The paper by Thatcher and colleagues is one of several studies^16-18 to examine the link between insulin resistance and risk for ischemic stroke, but only the second¹⁸ to measure peripheral insulin resistance using more robust techniques based on glucose challenge, either with oral loading or glucose infusion. All studies have suggested an association and most report relative risks or hazard ratios at about 2.0 or higher. In the context of these other studies, Thatcher and colleagues report a weaker association (RR=1.64, 95% CI 1.24-2.16 in the first adjusted model), although it still reaches clinical significance. IGT has also been associated with increased risk for stroke, although the data are more scarce^{6, 19}.

This confirmatory paper by Thacker and colleagues should lay to rest any doubt that insulin resistance and IGT are important risk factors for ischemic stroke. More importantly, this work should provide new impetus to developing effective approaches to ‘metabolic rehabilitation’ both for prevention of first stroke and secondary prevention of vascular disease of all types in patients with a recent ischemic stroke or TIA. Abnormal carbohydrate metabolism harms blood vessels over many years. To have the greatest impact in preventing macrovascular events, therefore, metabolic rehabilitation may need to target those with the earliest manifestations (e.g. obesity, insulin resistance, pre-diabetes).

== TASK OBJECTIVE ==
According to the excerpt on insulin resistance and stroke, whom may metabolic rehabilitation need to target to have the greatest impact in preventing macrovascular events? The records on this page have nothing to do with the excerpt on insulin resistance and stroke.

== INFORMATION SUPPLIED ==
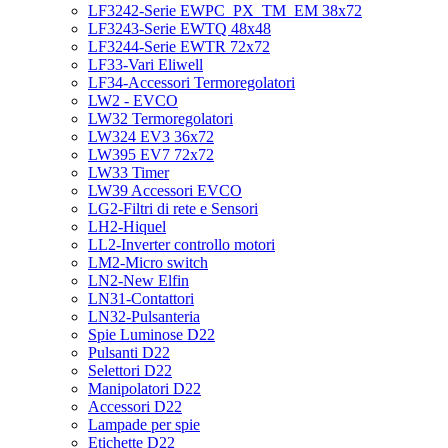
LF3242-Serie EWPC_PX_TM_EM 38x72
LF3243-Serie EWTQ 48x48
LF3244-Serie EWTR 72x72
LF33-Vari Eliwell
LF34-Accessori Termoregolatori
LW2 - EVCO
LW32 Termoregolatori
LW324 EV3 36x72
LW395 EV7 72x72
LW33 Timer
LW39 Accessori EVCO
LG2-Filtri di rete e Sensori
LH2-Hiquel
LL2-Inverter controllo motori
LM2-Micro switch
LN2-New Elfin
LN31-Contattori
LN32-Pulsanteria
Spie Luminose D22
Pulsanti D22
Selettori D22
Manipolatori D22
Accessori D22
Lampade per spie
Etichette D22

== RESULT OF THE EXERCISE ==
Those with the earliest manifestations, such as obesity, insulin resistance and pre-diabetes.